- **Письменное задание 1**:
Ответьте на вопросы по фрагменту о современном театре:
(а) Как называются тысячелетние скульптуры с Алтая?
(б) Какому театроведу во время лекции был задан вопрос о понятии «современный театр»?
(в) Какой корейский режиссер назван во фрагменте?
- **Письменное задание 2**: Воспроизведите часть фрагмента о современном театре между словами "Это странный, но" и "только западными архетипами." включительно.
- **Письменное задание 3**: Переведите на английский язык следующее предложение из фрагмента о современном театре: «Пока получается, что современного не европейского театра нет».

К пониманию настоящего можно прийти через историю: старинные песни, тысячелетние скульптуры с Алтая, которые называются балбалы — мне хочется вглядеться в их лица. Мы все знакомы со статуей Давида Микеланджело, и такое искусство видим со школы, с экскурсий в Эрмитаж. Как ни странно, европейская культура у нас в крови. Во время лекции про современный европейский театр я спросил у ведущего российского театроведа Марины Давыдовой, почему у нас в сознании понятие «современный театр» ассоциируется именно с Западом, и наоборот. Мне захотелось узнать, существует ли этот термин в отрыве от Европы, но ответа нет.

Это странный, но интересный вопрос: вот, например, корейский режиссер Ким Ки Дук делает фильмы, понятные европейцу, поэтому мы его знаем и думаем, что вот оно — кино из Кореи. Но мы не знакомы с творчеством тысячи других местных режиссеров, и, возможно, если мы увидим их фильмы, то не поймем и решим, что они плохи. С одной стороны, мы стремимся говорить о важном на современном языке, а с другой — надо ли так делать? Возможно, на Востоке есть гениальные театры, о которых мы не подозреваем, и можно ли сказать, что они существуют, если о них никто больше не знает? Пока получается, что современного не европейского театра нет. Нужно глубже копнуть, и не апеллировать только западными архетипами.

- **Извлечённые данные**:
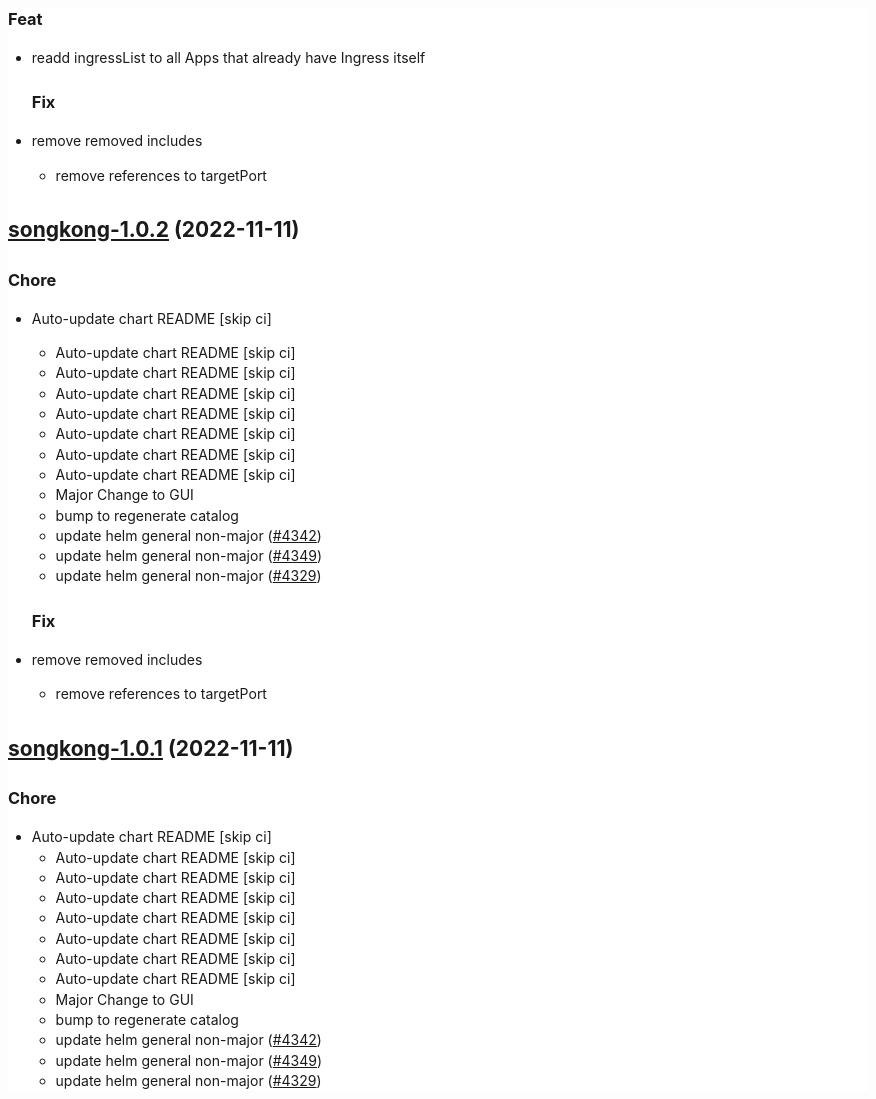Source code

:   ### Feat

- readd ingressList to all Apps that already have Ingress itself
  
  ### Fix

- remove removed includes
  - remove references to targetPort
  
  


## [songkong-1.0.2](https://github.com/truecharts/charts/compare/songkong-0.0.35...songkong-1.0.2) (2022-11-11)

### Chore

- Auto-update chart README [skip ci]
  - Auto-update chart README [skip ci]
  - Auto-update chart README [skip ci]
  - Auto-update chart README [skip ci]
  - Auto-update chart README [skip ci]
  - Auto-update chart README [skip ci]
  - Auto-update chart README [skip ci]
  - Auto-update chart README [skip ci]
  - Major Change to GUI
  - bump to regenerate catalog
  - update helm general non-major ([#4342](https://github.com/truecharts/charts/issues/4342))
  - update helm general non-major ([#4349](https://github.com/truecharts/charts/issues/4349))
  - update helm general non-major ([#4329](https://github.com/truecharts/charts/issues/4329))
  
  ### Fix

- remove removed includes
  - remove references to targetPort
  
  


## [songkong-1.0.1](https://github.com/truecharts/charts/compare/songkong-0.0.35...songkong-1.0.1) (2022-11-11)

### Chore

- Auto-update chart README [skip ci]
  - Auto-update chart README [skip ci]
  - Auto-update chart README [skip ci]
  - Auto-update chart README [skip ci]
  - Auto-update chart README [skip ci]
  - Auto-update chart README [skip ci]
  - Auto-update chart README [skip ci]
  - Auto-update chart README [skip ci]
  - Major Change to GUI
  - bump to regenerate catalog
  - update helm general non-major ([#4342](https://github.com/truecharts/charts/issues/4342))
  - update helm general non-major ([#4349](https://github.com/truecharts/charts/issues/4349))
  - update helm general non-major ([#4329](https://github.com/truecharts/charts/issues/4329))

- **Ответ 1**:
(а) Балбалы.
(б) Марине Давыдовой.
(в) Ким Ки Дук.

- **Ответ 2**:
Это странный, но интересный вопрос: вот, например, корейский режиссер Ким Ки Дук делает фильмы, понятные европейцу, поэтому мы его знаем и думаем, что вот оно — кино из Кореи. Но мы не знакомы с творчеством тысячи других местных режиссеров, и, возможно, если мы увидим их фильмы, то не поймем и решим, что они плохи. С одной стороны, мы стремимся говорить о важном на современном языке, а с другой — надо ли так делать? Возможно, на Востоке есть гениальные театры, о которых мы не подозреваем, и можно ли сказать, что они существуют, если о них никто больше не знает? Пока получается, что современного не европейского театра нет. Нужно глубже копнуть, и не апеллировать только западными архетипами.

- **Ответ 3**: So far, it turns out that contemporary non-European theater does not exist.